For every line in the entries that contains "filter", show the whole line.

- Data for the task -
++++++++++
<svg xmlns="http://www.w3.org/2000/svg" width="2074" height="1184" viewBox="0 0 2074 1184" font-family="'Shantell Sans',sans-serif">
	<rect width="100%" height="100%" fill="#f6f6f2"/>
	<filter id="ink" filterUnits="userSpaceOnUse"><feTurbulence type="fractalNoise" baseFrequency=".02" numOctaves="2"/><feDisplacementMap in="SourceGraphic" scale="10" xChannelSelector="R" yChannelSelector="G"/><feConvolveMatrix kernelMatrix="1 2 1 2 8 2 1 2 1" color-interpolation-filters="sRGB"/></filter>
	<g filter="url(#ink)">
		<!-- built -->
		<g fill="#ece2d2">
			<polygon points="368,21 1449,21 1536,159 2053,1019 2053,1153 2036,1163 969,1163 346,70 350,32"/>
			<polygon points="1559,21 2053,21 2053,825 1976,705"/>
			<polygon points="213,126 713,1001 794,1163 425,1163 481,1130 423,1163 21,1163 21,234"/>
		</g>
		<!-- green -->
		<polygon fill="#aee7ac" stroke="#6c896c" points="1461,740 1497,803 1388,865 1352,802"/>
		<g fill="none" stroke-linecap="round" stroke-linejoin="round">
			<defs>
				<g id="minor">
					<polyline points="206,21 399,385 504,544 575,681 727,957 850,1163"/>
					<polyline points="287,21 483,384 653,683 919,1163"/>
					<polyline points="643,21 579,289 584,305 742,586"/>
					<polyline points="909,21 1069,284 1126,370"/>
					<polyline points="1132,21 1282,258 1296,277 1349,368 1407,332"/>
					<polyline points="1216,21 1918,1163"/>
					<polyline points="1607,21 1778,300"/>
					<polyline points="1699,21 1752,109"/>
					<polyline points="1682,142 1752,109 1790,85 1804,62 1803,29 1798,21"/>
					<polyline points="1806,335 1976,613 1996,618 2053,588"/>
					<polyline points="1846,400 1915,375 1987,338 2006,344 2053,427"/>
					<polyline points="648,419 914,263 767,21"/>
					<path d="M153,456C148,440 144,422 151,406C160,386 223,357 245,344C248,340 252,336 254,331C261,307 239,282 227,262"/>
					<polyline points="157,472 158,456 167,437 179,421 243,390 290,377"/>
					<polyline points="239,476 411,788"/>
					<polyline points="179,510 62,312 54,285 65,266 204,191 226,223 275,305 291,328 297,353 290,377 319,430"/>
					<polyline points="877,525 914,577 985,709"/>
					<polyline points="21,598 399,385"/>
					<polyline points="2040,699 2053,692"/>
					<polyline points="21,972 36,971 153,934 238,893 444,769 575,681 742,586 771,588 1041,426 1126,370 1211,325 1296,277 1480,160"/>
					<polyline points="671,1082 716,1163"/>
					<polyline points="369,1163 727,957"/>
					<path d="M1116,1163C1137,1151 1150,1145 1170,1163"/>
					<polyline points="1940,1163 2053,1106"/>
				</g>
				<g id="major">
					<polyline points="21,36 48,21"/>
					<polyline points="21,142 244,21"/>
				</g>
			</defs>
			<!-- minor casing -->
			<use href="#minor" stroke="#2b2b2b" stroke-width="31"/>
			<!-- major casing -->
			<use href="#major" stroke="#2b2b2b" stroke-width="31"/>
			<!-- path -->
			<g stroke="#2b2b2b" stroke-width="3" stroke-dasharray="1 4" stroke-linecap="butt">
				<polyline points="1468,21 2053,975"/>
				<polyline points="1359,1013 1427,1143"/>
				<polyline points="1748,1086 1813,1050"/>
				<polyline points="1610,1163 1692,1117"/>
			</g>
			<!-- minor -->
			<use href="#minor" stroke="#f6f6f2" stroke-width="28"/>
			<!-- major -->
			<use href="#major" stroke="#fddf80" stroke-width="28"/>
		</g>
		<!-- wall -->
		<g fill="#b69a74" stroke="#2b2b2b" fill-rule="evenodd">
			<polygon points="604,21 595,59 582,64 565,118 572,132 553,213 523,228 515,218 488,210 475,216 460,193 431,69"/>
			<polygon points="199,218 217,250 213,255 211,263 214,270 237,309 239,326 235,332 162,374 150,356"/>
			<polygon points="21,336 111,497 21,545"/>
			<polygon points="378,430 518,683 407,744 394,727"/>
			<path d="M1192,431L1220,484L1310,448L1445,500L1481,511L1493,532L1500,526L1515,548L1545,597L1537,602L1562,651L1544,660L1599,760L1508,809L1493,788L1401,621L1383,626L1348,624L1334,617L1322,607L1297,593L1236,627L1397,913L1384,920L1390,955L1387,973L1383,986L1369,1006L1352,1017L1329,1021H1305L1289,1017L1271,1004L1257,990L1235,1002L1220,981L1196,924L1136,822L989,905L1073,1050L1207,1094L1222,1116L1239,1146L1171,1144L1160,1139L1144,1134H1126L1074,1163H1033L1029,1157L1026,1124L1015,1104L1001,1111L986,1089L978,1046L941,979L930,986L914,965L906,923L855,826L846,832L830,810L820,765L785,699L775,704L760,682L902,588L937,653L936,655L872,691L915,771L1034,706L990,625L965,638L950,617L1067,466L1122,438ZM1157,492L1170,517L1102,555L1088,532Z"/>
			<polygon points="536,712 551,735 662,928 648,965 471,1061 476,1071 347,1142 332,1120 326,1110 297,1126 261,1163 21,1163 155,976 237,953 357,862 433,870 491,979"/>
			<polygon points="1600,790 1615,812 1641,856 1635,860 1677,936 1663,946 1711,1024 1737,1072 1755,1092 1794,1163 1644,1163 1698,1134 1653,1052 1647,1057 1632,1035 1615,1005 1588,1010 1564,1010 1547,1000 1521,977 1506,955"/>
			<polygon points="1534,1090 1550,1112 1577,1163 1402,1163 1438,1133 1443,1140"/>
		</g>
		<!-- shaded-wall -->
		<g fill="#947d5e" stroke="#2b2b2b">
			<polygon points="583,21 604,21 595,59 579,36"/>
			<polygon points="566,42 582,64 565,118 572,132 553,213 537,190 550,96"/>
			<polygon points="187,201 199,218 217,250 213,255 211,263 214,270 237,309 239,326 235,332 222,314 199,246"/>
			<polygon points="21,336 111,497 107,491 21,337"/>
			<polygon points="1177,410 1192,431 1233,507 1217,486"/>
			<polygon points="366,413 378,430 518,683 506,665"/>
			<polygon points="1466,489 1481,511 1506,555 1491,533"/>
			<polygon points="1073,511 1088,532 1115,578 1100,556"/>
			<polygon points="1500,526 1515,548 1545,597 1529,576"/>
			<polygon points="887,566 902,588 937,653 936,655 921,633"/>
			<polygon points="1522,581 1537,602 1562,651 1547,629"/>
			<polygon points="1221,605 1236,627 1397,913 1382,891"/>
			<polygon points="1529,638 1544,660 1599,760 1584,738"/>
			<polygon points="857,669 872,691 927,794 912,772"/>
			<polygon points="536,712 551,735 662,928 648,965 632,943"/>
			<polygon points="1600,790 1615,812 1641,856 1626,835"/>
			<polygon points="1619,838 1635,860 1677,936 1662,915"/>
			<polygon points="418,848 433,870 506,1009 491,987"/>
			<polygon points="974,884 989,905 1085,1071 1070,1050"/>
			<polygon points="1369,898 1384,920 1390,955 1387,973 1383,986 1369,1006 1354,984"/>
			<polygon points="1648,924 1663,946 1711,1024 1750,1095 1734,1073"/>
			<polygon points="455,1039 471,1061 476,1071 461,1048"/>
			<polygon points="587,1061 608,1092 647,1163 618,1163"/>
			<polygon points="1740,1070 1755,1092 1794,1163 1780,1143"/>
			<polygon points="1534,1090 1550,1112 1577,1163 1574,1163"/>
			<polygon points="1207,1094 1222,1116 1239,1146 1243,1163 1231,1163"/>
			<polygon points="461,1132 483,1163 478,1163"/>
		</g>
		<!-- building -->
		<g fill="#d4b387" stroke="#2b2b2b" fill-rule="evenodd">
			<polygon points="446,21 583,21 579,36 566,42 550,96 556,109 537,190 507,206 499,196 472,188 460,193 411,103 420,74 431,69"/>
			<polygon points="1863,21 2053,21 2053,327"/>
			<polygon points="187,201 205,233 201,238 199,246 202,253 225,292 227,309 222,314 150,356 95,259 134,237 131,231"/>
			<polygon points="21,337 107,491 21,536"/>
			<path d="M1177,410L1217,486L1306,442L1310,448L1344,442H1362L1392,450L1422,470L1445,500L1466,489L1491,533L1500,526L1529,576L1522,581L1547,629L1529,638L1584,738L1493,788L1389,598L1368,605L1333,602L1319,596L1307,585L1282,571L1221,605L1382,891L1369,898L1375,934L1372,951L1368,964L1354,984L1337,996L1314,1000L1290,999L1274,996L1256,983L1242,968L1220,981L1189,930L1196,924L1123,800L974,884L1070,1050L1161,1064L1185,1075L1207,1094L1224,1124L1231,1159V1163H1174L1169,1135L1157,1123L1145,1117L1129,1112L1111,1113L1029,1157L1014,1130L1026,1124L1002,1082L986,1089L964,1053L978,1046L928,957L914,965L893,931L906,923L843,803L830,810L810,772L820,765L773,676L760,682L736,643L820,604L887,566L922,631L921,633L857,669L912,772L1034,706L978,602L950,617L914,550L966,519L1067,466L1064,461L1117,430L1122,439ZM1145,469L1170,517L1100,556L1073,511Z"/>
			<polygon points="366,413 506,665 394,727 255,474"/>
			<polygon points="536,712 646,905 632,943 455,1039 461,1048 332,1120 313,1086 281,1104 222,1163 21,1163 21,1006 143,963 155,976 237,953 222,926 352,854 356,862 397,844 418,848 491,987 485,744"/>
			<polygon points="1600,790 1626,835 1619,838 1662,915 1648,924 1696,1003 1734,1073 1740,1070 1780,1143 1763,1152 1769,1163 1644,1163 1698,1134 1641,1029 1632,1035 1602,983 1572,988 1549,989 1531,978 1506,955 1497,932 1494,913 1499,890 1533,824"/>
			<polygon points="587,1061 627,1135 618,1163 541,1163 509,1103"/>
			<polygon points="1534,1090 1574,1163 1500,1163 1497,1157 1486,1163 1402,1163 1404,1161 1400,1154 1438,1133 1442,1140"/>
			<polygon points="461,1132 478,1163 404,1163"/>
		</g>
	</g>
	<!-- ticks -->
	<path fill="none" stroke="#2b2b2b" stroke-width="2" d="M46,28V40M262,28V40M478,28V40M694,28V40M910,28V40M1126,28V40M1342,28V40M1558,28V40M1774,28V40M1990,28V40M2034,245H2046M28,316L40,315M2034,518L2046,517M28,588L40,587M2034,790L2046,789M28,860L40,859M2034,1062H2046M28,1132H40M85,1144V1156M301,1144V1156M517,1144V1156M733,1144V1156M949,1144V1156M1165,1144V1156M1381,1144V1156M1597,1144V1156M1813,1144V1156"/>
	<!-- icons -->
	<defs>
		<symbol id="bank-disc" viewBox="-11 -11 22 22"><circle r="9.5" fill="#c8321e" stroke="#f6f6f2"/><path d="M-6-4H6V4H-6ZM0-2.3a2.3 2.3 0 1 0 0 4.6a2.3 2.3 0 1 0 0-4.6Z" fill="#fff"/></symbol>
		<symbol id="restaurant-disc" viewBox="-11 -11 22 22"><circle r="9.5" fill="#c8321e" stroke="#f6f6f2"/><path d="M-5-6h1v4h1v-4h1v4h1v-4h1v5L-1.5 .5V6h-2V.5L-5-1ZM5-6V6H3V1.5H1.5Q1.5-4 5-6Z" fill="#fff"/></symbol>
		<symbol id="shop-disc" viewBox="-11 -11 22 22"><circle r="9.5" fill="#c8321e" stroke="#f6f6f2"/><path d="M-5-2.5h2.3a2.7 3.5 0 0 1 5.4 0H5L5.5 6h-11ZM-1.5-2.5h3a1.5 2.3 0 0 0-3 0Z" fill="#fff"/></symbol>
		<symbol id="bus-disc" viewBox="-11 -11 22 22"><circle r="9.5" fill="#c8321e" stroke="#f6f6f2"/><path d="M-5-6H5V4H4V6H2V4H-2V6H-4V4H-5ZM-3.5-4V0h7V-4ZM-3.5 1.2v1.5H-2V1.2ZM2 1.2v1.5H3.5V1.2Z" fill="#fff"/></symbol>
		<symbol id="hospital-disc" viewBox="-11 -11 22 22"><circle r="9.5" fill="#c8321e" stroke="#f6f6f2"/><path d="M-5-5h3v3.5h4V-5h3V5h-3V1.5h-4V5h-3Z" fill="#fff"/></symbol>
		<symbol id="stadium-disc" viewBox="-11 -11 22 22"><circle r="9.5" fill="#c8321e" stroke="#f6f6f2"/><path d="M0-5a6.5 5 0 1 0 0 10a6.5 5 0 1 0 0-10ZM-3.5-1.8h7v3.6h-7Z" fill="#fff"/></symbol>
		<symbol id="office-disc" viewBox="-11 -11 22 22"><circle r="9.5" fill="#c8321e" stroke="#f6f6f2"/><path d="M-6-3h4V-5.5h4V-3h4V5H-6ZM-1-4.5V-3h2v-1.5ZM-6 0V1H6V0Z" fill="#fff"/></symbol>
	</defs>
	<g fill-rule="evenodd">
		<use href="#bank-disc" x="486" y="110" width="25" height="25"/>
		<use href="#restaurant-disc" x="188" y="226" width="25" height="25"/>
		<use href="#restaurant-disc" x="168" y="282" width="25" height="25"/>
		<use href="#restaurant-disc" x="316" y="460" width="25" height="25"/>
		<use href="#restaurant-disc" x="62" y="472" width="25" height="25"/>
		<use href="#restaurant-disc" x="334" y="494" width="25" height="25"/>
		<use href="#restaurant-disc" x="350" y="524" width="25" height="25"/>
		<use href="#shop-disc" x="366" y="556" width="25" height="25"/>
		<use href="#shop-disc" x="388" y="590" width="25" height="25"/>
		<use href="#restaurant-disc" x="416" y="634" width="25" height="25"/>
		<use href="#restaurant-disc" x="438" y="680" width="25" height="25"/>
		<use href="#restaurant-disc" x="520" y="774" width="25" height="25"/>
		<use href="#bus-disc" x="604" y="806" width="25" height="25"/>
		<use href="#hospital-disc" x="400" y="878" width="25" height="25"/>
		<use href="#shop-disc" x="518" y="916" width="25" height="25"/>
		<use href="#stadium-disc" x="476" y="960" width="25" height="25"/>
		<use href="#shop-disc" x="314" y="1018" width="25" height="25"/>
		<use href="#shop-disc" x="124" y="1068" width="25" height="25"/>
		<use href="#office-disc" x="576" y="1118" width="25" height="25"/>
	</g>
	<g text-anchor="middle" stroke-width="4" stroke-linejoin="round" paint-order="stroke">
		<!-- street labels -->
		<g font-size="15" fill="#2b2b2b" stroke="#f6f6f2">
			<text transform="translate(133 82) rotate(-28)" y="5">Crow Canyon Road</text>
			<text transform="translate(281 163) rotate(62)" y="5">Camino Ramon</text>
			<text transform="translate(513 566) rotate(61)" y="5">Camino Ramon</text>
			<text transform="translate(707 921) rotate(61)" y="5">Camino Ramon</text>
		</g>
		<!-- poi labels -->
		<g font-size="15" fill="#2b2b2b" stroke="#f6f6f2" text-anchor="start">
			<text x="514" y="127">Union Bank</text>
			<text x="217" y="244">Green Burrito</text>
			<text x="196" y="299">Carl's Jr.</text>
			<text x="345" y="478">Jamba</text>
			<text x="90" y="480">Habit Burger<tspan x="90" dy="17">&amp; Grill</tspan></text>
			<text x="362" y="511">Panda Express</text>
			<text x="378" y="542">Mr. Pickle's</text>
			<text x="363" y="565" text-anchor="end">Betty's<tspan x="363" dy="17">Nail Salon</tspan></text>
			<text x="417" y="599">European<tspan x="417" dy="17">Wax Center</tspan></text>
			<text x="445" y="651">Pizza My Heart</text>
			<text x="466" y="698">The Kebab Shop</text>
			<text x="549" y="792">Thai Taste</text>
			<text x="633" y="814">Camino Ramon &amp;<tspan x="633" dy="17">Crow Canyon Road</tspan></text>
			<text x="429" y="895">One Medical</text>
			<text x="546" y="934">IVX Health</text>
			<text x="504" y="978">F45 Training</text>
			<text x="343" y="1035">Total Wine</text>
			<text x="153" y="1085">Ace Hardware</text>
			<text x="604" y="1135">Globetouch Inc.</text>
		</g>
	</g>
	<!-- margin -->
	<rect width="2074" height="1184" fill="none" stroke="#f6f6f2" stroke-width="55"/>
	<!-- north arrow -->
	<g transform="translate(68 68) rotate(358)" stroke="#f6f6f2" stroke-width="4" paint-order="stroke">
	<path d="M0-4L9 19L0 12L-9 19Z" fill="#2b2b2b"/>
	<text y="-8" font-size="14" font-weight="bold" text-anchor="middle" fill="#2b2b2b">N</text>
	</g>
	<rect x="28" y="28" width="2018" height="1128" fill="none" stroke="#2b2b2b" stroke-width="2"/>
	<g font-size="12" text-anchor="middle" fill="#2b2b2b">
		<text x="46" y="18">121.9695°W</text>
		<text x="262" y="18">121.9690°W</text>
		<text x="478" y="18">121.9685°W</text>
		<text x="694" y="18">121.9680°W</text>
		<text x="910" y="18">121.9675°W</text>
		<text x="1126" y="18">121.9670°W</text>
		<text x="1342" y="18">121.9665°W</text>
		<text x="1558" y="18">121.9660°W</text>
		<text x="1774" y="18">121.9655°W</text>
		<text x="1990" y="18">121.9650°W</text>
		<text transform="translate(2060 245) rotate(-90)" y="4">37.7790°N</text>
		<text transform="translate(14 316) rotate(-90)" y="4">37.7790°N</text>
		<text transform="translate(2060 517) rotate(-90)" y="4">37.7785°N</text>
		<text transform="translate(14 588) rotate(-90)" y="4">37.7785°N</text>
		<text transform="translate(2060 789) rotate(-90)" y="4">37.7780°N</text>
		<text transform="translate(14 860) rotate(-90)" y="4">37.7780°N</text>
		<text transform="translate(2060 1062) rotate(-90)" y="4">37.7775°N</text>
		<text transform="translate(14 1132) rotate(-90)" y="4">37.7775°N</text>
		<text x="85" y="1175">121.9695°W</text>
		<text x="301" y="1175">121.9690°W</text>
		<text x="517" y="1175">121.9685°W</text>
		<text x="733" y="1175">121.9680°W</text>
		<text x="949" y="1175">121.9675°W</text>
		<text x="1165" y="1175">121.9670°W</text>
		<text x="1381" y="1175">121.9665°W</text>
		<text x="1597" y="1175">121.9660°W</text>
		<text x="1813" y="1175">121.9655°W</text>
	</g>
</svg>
++++++++++
- Solution for this task -
	<filter id="ink" filterUnits="userSpaceOnUse"><feTurbulence type="fractalNoise" baseFrequency=".02" numOctaves="2"/><feDisplacementMap in="SourceGraphic" scale="10" xChannelSelector="R" yChannelSelector="G"/><feConvolveMatrix kernelMatrix="1 2 1 2 8 2 1 2 1" color-interpolation-filters="sRGB"/></filter>
	<g filter="url(#ink)">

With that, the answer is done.